Days after President Obama vowed to retaliate, North Korea’s internet service was repeatedly disrupted. While there is no conclusive evidence of responsibility, North Korea blamed the U.S., while State Department spokesperson Marie Harf smirked as she responded to a question about U.S. responsibility: “We aren’t going to discuss publicly the operational details of possible response options, or comment in any way – except to say that as we implement our responses, some will be seen, some may not be seen.”
North Korean involvement in the Sony hack is possible, but very, very far from established. But most U.S. media discussions treated the accusation as fact, predictably resulting in this polling data from CNN last week (emphasis added):
The U.S. public does think that the incidents which led to that decision were acts of terrorism on the part of North Korea and nearly three-quarters of all Americans say that North Korea is a serious threat to the U.S. That puts North Korea at the very top of the public’s threat list — only Iran comes close. . . . Three-quarters of the public call for increased economic sanctions against North Korea.
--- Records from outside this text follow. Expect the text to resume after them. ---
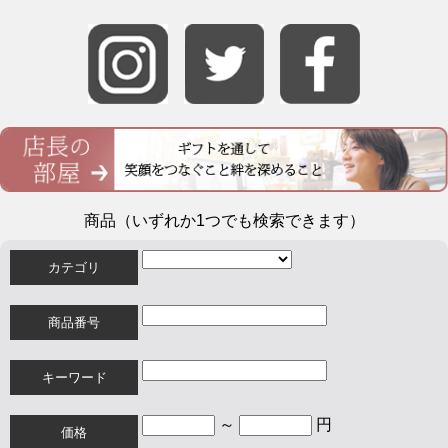
商品（いずれか1つでも検索できます）
カテゴリ
商品番号
キーワード
～
円
価格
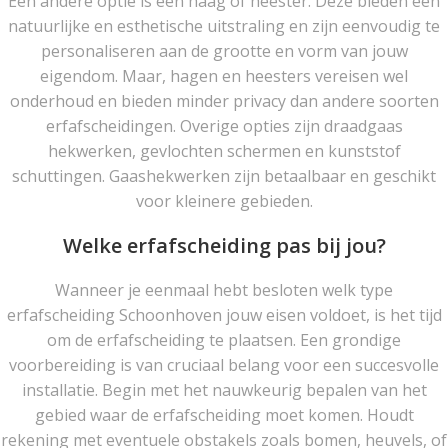
Een andere optie is een haag of heester. Deze bieden een
natuurlijke en esthetische uitstraling en zijn eenvoudig te
personaliseren aan de grootte en vorm van jouw
eigendom. Maar, hagen en heesters vereisen wel
onderhoud en bieden minder privacy dan andere soorten
erfafscheidingen. Overige opties zijn draadgaas
hekwerken, gevlochten schermen en kunststof
schuttingen. Gaashekwerken zijn betaalbaar en geschikt
voor kleinere gebieden.
Welke erfafscheiding pas bij jou?
Wanneer je eenmaal hebt besloten welk type
erfafscheiding Schoonhoven jouw eisen voldoet, is het tijd
om de erfafscheiding te plaatsen. Een grondige
voorbereiding is van cruciaal belang voor een succesvolle
installatie. Begin met het nauwkeurig bepalen van het
gebied waar de erfafscheiding moet komen. Houdt
rekening met eventuele obstakels zoals bomen, heuvels, of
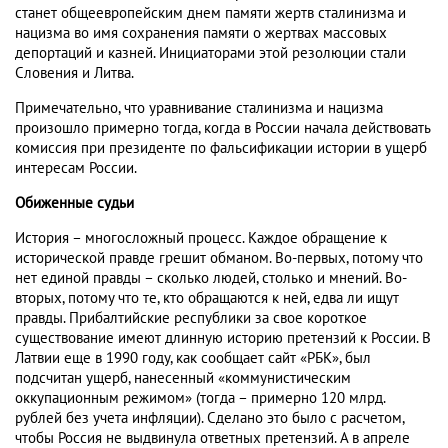
станет общеевропейским днем памяти жертв сталинизма и
нацизма во имя сохранения памяти о жертвах массовых
депортаций и казней. Инициаторами этой резолюции стали
Словения и Литва.
Примечательно, что уравнивание сталинизма и нацизма
произошло примерно тогда, когда в России начала действовать
комиссия при президенте по фальсификации истории в ущерб
интересам России.
Обиженные судьи
История – многосложный процесс. Каждое обращение к
исторической правде грешит обманом. Во-первых, потому что
нет единой правды – сколько людей, столько и мнений. Во-
вторых, потому что те, кто обращаются к ней, едва ли ищут
правды. Прибалтийские республики за свое короткое
существование имеют длинную историю претензий к России. В
Латвии еще в 1990 году, как сообщает сайт «РБК», был
подсчитан ущерб, нанесенный «коммунистическим
оккупационным режимом» (тогда – примерно 120 млрд.
рублей без учета инфляции). Сделано это было с расчетом,
чтобы Россия не выдвинула ответных претензий. А в апреле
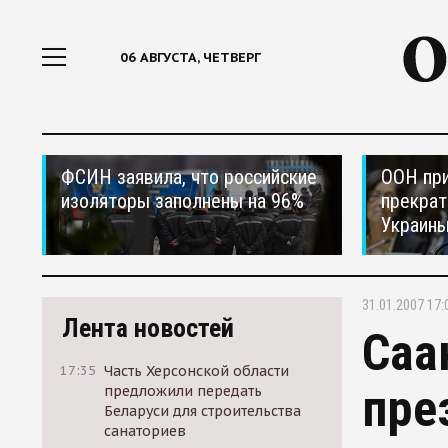
06 АВГУСТА, ЧЕТВЕРГ
ФСИН заявила, что российские
ООН при
изоляторы заполнены на 96%
прекрат
Украин
31.01.2007 17:
Лента новостей
Саа
17:35
Часть Херсонской области
пре
предложили передать
Беларуси для строительства
санаториев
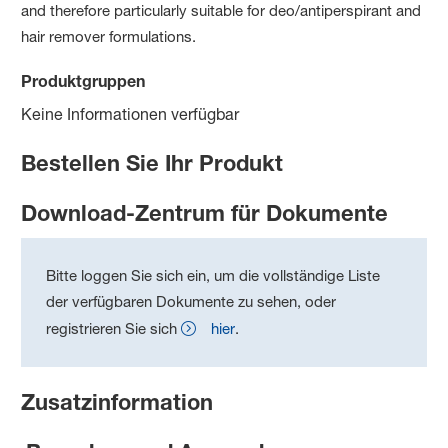
and therefore particularly suitable for deo/antiperspirant and
hair remover formulations.
Produktgruppen
Keine Informationen verfügbar
Bestellen Sie Ihr Produkt
Download-Zentrum für Dokumente
Bitte loggen Sie sich ein, um die vollständige Liste
der verfügbaren Dokumente zu sehen, oder
registrieren Sie sich
hier
.
Zusatzinformation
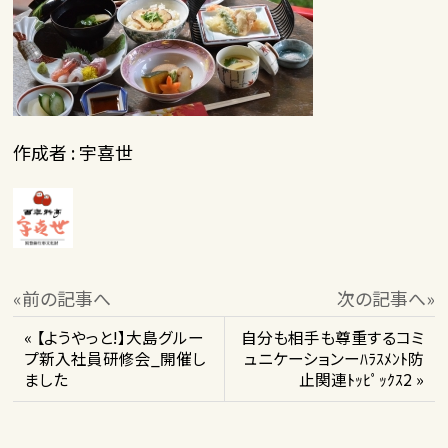
作成者 : 宇喜世
«前の記事へ
次の記事へ»
« 【ようやっと!】大島グルー
自分も相手も尊重するコミ
プ新入社員研修会_開催し
ュニケーションーﾊﾗｽﾒﾝﾄ防
ました
止関連ﾄｯﾋﾟｯｸｽ2 »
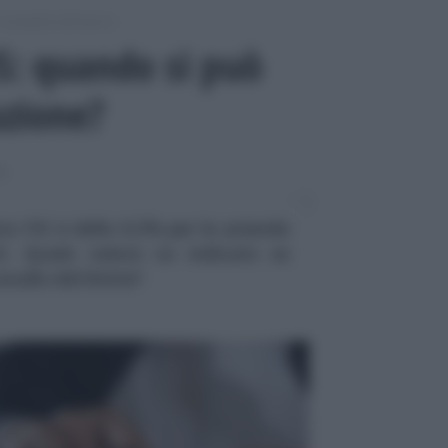
Consulenti del lavoro
IS: quando si può
uzione?
RO
to FIS è dello 0,3% per le aziende
. Quale valore va indicato se
avallo del limite?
Roughly as many say that country is a very serious or moderately serious threat to the U.S.
It’s tempting to say that the U.S. media should have learned by now not to uncritically disseminate government claims, particularly when those claims can serve as a pretext for U.S. aggression. But to say that, at this point, almost gives them too little credit. It assumes that they want to improve, but just haven’t yet come to understand what they’re doing wrong.
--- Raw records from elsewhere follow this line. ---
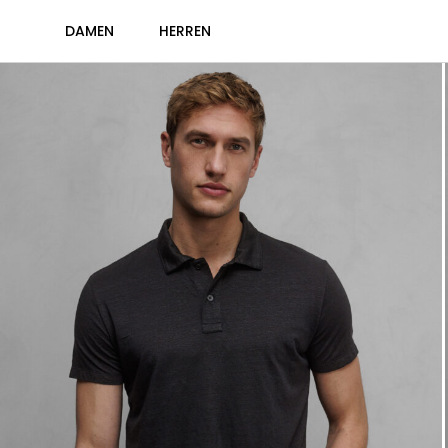
DAMEN
HERREN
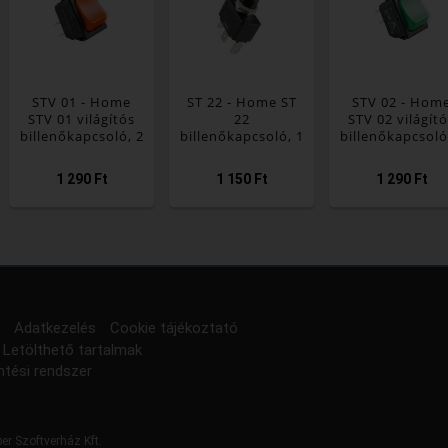
STV 01 - Home
ST 22 - Home ST
STV 02 - Hom
STV 01 világítós
22
STV 02 világít
billenőkapcsoló, 2
billenőkapcsoló, 1
billenőkapcsoló
áramkör - 2 állás,
áramkör - 3 állás,
áramkör - 2 állá
250 V, 10 A, piros
250 V, 6 A, fekete
250 V, 10 A, zö
1 290 Ft
1 150 Ft
1 290 Ft
Adatkezelés
Cookie tájékoztató
Letölthető tartalmak
ntési rendszer
er Szoftverház Kft.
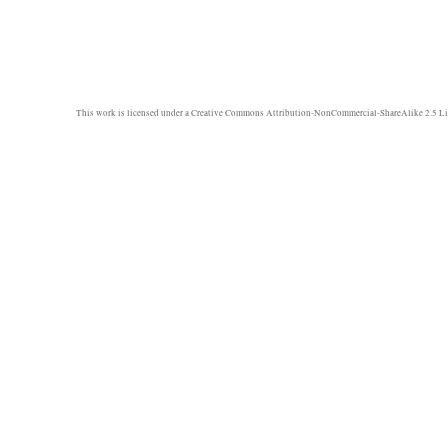
This work is licensed under a
Creative Commons Attribution-NonCommercial-ShareAlike 2.5 Li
But that’s deeply implausible. At this point – eleven years after the run-up to the Iraq War and 50 years after the Gulf of Tonkin fraud – any minimally sentient American knows full well that their government lies frequently. Any journalist understands full well that assuming government claims to be true, with no evidence, is the primary means by which U.S. media outlets become tools of government propaganda.
U.S. journalists don’t engage in this behavior because they haven’t yet realized this. To the contrary, they engage in this behavior precisely because they do realize this: because that is what they aspire to be. If you know how journalistically corrupt it is for large media outlets to uncritically disseminate evidence-free official claims, they know it, too. Calling on them to stop doing that wrongly assumes that they seek to comport with their ostensible mission of serving as watchdogs over power. That’s their brand, not their aspiration or function.
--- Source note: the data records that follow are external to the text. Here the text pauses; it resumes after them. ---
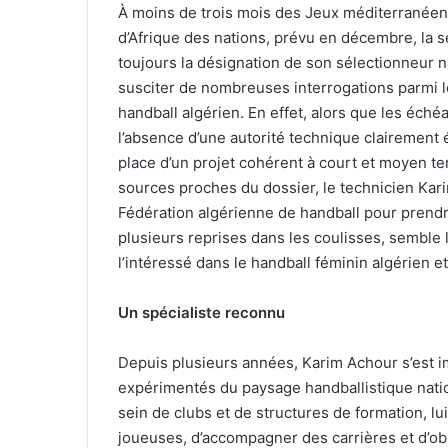
À moins de trois mois des Jeux méditerranée
d’Afrique des nations, prévu en décembre, la s
toujours la désignation de son sélectionneur n
susciter de nombreuses interrogations parmi l
handball algérien. En effet, alors que les éch
l’absence d’une autorité technique clairement ét
place d’un projet cohérent à court et moyen te
sources proches du dossier, le technicien Karim
Fédération algérienne de handball pour prendr
plusieurs reprises dans les coulisses, semble
l’intéressé dans le handball féminin algérien e
Un spécialiste reconnu
Depuis plusieurs années, Karim Achour s’est 
expérimentés du paysage handballistique natio
sein de clubs et de structures de formation, lu
joueuses, d’accompagner des carrières et d’obse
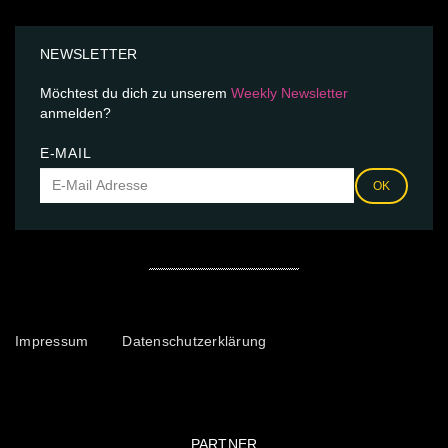
NEWSLETTER
Möchtest du dich zu unserem
Weekly Newsletter
anmelden?
E-MAIL
OK
Impressum
Datenschutzerklärung
PARTNER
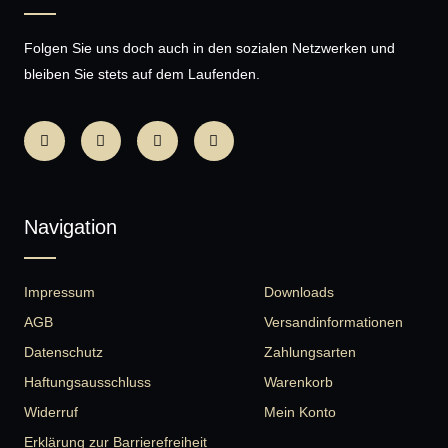
Folgen Sie uns doch auch in den sozialen Netzwerken und
bleiben Sie stets auf dem Laufenden.
Navigation
Impressum
Downloads
AGB
Versandinformationen
Datenschutz
Zahlungsarten
Haftungsausschluss
Warenkorb
Widerruf
Mein Konto
Erklärung zur Barrierefreiheit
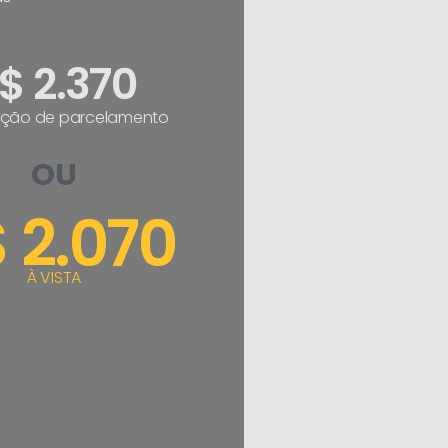
$ 2.370
ção de parcelamento
OU
 2.070
À VISTA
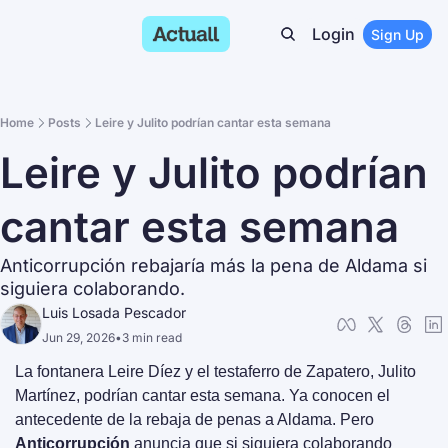
Login
Sign Up
Home
Posts
Leire y Julito podrían cantar esta semana
Leire y Julito podrían 
cantar esta semana
Anticorrupción rebajaría más la pena de Aldama si 
siguiera colaborando.
Luis Losada Pescador
Jun 29, 2026
•
3 min read
La fontanera Leire Díez y el testaferro de Zapatero, Julito 
Martínez, podrían cantar esta semana. Ya conocen el 
antecedente de la rebaja de penas a Aldama. Pero 
Anticorrupción
 anuncia que si siguiera colaborando 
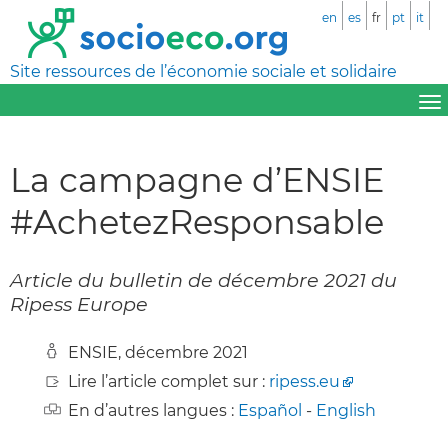
en
es
fr
pt
it
Site ressources de l’économie sociale et solidaire
La campagne d’ENSIE
#AchetezResponsable
Article du bulletin de décembre 2021 du
Ripess Europe
ENSIE, décembre 2021
Lire l’article complet sur :
ripess.eu
En d’autres langues :
Español
-
English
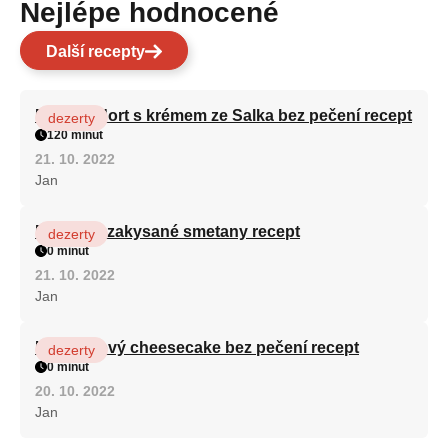
Nejlépe hodnocené
Další recepty
Patrový dort s krémem ze Salka bez pečení recept
dezerty
120 minut
21. 10. 2022
Jan
Fánky ze zakysané smetany recept
dezerty
0 minut
21. 10. 2022
Jan
Karamelový cheesecake bez pečení recept
dezerty
0 minut
20. 10. 2022
Jan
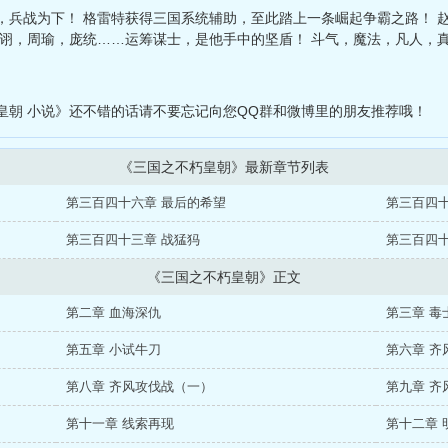
，兵战为下！ 格雷特获得三国系统辅助，至此踏上一条崛起争霸之路！ 
贾诩，周瑜，庞统……运筹谋士，是他手中的坚盾！ 斗气，魔法，凡人，
皇朝 小说》还不错的话请不要忘记向您QQ群和微博里的朋友推荐哦！
《三国之不朽皇朝》最新章节列表
第三百四十六章 最后的希望
第三百四十
第三百四十三章 战猛犸
第三百四十
《三国之不朽皇朝》正文
第二章 血海深仇
第三章 毒
第五章 小试牛刀
第六章 齐
第八章 齐风攻伐战（一）
第九章 齐
第十一章 线索再现
第十二章 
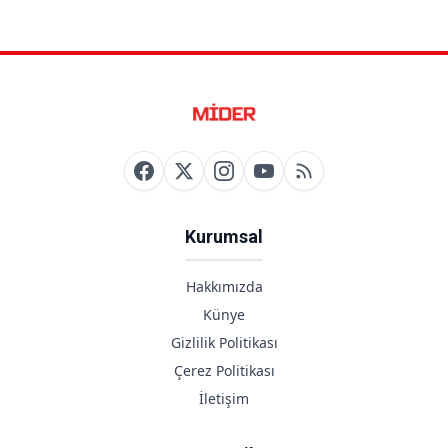
Kurumsal
Hakkımızda
Künye
Gizlilik Politikası
Çerez Politikası
İletişim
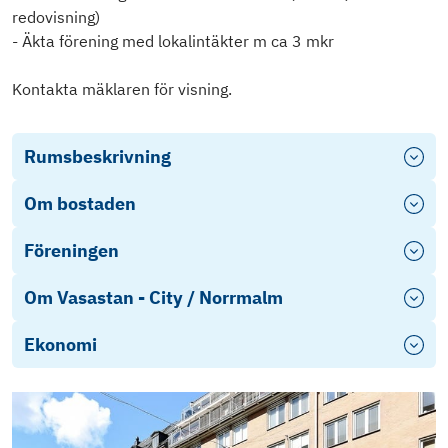
redovisning)
- Äkta förening med lokalintäkter m ca 3 mkr
Kontakta mäklaren för visning.
Rumsbeskrivning
Om bostaden
Föreningen
Om Vasastan - City / Norrmalm
Ekonomi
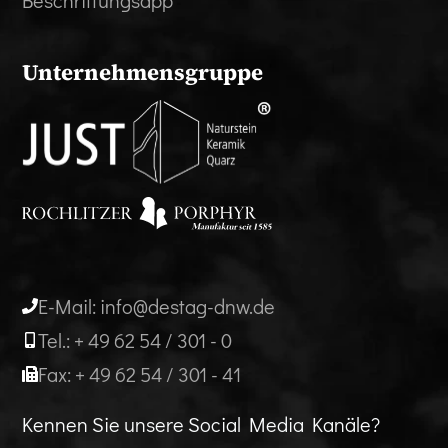
Beschriftungsapp
Unternehmensgruppe
E-Mail: info@destag-dnw.de
Tel.: + 49 62 54 / 301 - 0
Fax: + 49 62 54 / 301 - 41
Kennen Sie unsere Social Media Kanäle?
Many of them benefit in all sorts of ways by dutifully performing this role. Others are True Believers: hard-core nationalists and tribalists who see their “journalism” as a means of nobly advancing the interests of the state and corporate officials whom they admire and serve. At this point, journalists who mindlessly repeat government claims like this are guilty of many things; ignorance of what they are doing is definitely not one of them.